Staffing Agency Considerations

The determination of who is ultimately the common law employer can be difficult, especially between a staffing agency and a contracting company. If the individuals are hired by the staffing agency and placed with contracting employers, it is possible that the contract between the employer and the staffing agency will designate who is considered the common law employer. Regardless, we recommend obtaining advice that is based on the circumstances from an employment law attorney. For purposes of compliance with the employer mandate (§4980H) and associated employer reporting (§6056), see details below in regard to how these responsibilities play out.

Common Law Employer – Contracting Employer (Applicable Large Employer)

If the contracting employer (rather than the staffing agency) is the common law employer, the contracting employer must track hours of service for the contracted employees in the same way it does for any other employees. Their hours of service would need to be included when determining whether the employer averaged 50 or more full-time equivalents (FTEs) and is therefore an applicable large employer. The contracting employer would be required to offer coverage if the employee is full-time (30 hours of service/wk or 130/mth) and to report on such coverage via Form 1095-C.

One possible way to satisfy the requirement for an offer of coverage is to have it offered through a staffing agency on behalf of the contracting employer; and then the fee paid for the employee must be increased accordingly. See language from §4980H rules below:

“…an offer of coverage to an employee performing services for an employer that is a client of a professional employer organization or other staffing firm (in the typical case in which the professional employer organization or staffing firm is not the common law employer of the individual) (referred to in this section IX.B of the preamble as a “staffing firm”) made by the staffing firm on behalf of the client employer under a plan established or maintained by the staffing firm, is treated as an offer of coverage made by the client employer for purposes of section 4980H. For this purpose, an offer of coverage is treated as made on behalf of a client employer only if the fee the client employer would pay to the staffing firm for an employee enrolled in health coverage under the plan is higher than the fee the client employer would pay to the staffing firm for the same employee if the employee did not enroll in health coverage under the plan.”
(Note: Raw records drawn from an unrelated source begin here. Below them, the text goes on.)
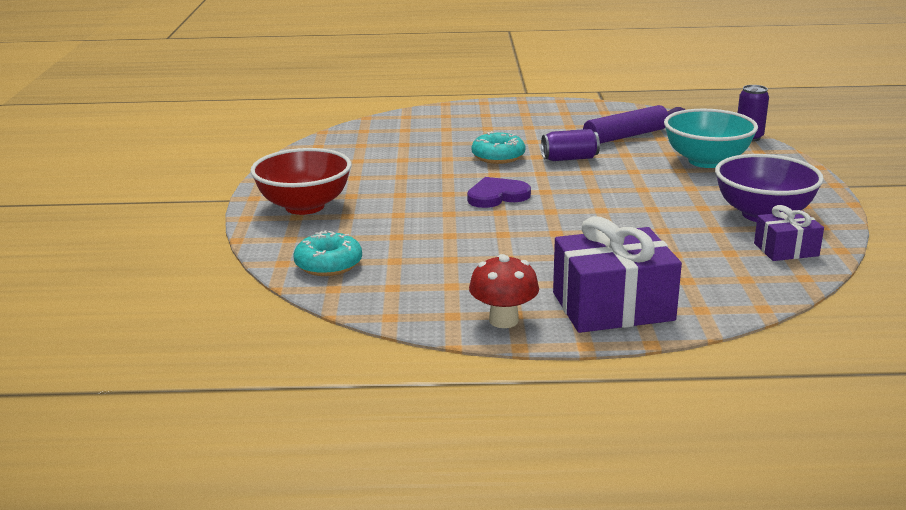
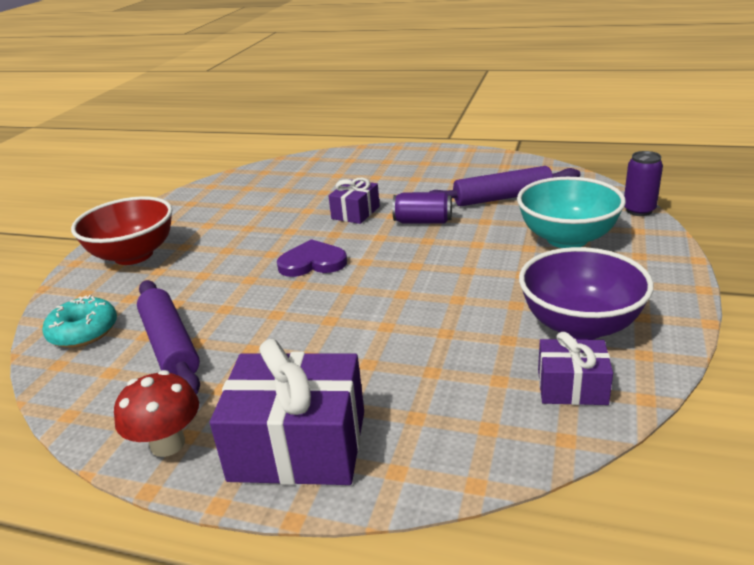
camera: 20 degrees right, 5 degrees up
turquoise donut [472,131,525,164] -> purple gift [329,178,380,224]
none -> purple rolling pin [137,280,200,395]

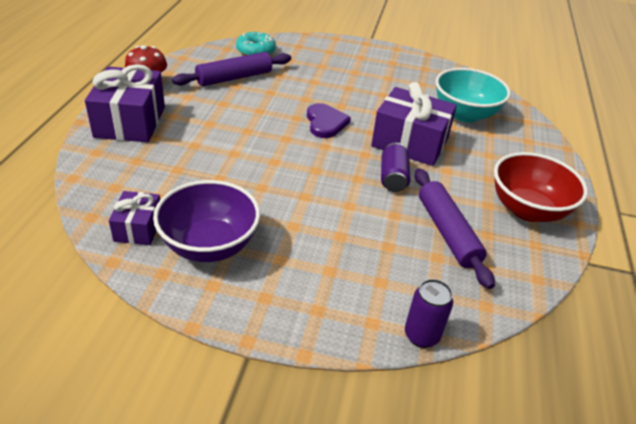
camera: 80 degrees right, 10 degrees up
red bowl [71,196,173,265] -> red bowl moved to [494,152,588,222]
purple gift [329,178,380,224] -> purple gift [371,82,457,166], size x1.82
turquoise bowl [517,177,626,248] -> turquoise bowl moved to [435,68,511,122]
If coverage is not offered that meets §4980H requirements, it would be the contracting employer who would be on the hook for any potential penalties. And regardless, it would be the contracting employer who is on the hook for reporting via Form 1095-C for such employees.

Common Law Employer – Staffing Agency (Applicable Large Employer)

If the staffing agency (rather than the contracting employer) is the common law employer, then the staffing agency is responsible for tracking hours of service, offering coverage if the employee is full-time (30 hours of service/wk or 130/mth), and reporting on such coverage via Form 1095-C. Some employers choose to play it safe, requiring the staffing agency to make a compliant offer of coverage to those who may be considered full-time, even if they feel confident that the individuals are truly independent contractors.

 Summary

For those individuals who meet the definition of an “employee,” employers often choose to offer benefits; and in the case of an applicable large employer, are required to offer medical benefits to full-time employees to avoid potential penalties. The benefits offered to employees may generally be provided on a tax-favored basis. On the other hand, for those individuals who meet the definition of an “independent contractor,” employers are not required to offer benefits, and we typically recommend that benefits not be offered. While there are a variety of risks beyond benefit offerings that may be involved in mislabeling individuals, the risk of mishandling benefits alone is worth employers’ taking the time to make sure that their workforce is properly categorized as independent contractors or employees and treated accordingly.